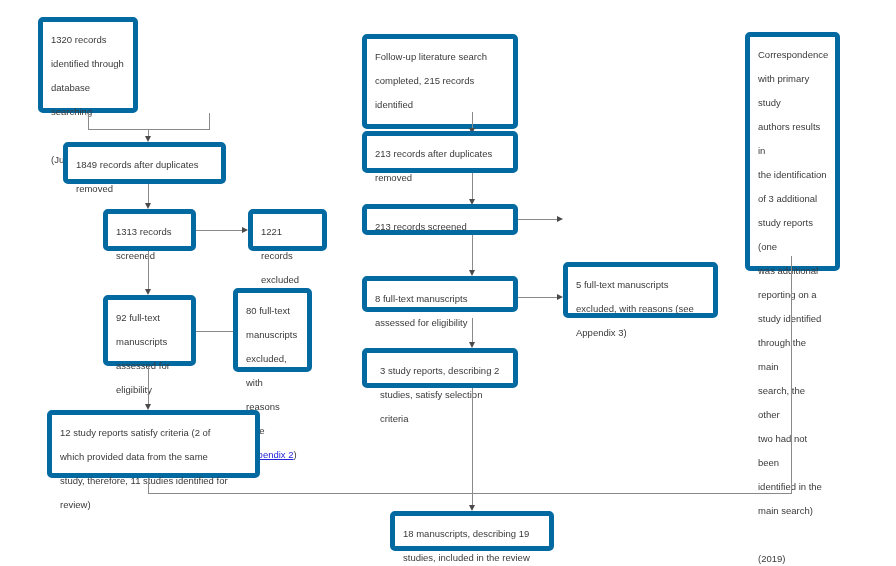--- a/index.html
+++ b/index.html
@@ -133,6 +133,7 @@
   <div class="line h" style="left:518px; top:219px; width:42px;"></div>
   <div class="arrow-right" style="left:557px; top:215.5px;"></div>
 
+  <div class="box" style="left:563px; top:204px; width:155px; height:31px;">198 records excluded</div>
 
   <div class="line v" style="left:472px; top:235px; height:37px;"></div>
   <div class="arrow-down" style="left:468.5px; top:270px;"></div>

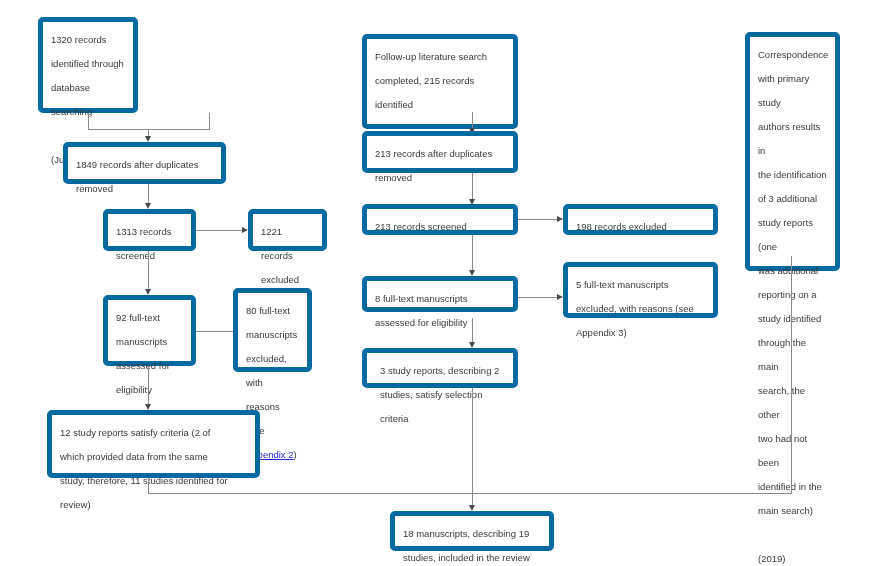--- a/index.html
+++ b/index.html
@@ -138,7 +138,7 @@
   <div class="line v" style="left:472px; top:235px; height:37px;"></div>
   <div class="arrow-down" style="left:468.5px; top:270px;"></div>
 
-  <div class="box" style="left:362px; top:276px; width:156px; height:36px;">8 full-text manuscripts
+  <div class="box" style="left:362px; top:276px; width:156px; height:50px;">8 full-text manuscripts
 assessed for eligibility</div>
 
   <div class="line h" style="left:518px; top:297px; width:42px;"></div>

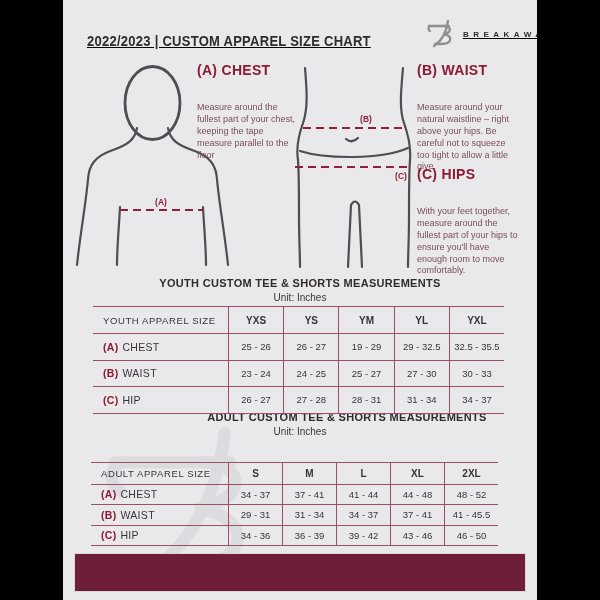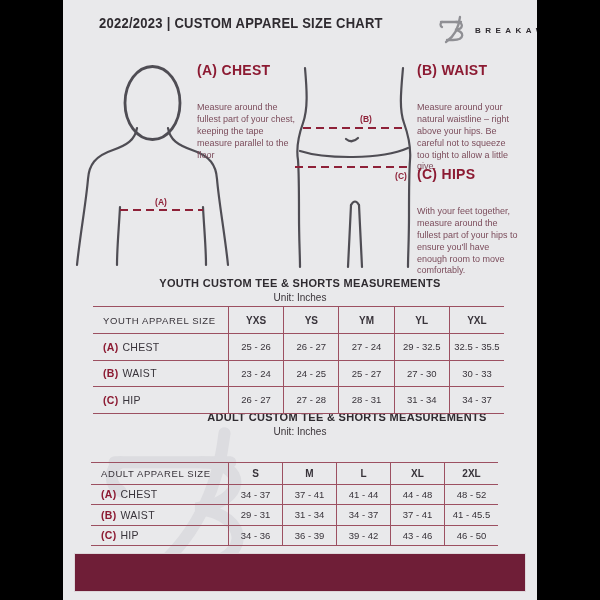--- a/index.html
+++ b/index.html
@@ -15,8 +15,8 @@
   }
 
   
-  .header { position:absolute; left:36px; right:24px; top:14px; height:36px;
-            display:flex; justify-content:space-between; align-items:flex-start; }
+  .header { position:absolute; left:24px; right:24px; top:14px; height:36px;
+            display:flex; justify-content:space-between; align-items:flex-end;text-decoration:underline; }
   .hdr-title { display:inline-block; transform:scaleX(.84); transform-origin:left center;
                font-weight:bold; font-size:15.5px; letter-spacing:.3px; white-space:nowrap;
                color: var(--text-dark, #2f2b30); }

□ □ □

- **Work item**
The response should consist only of the lines from the one containing "transform:scaleX(.84); transform-origin:left center;" to the end of the material above, both included.

- **Solution to the problem**
   .hdr-title { display:inline-block; transform:scaleX(.84); transform-origin:left center;
                font-weight:bold; font-size:15.5px; letter-spacing:.3px; white-space:nowrap;
                color: var(--text-dark, #2f2b30); }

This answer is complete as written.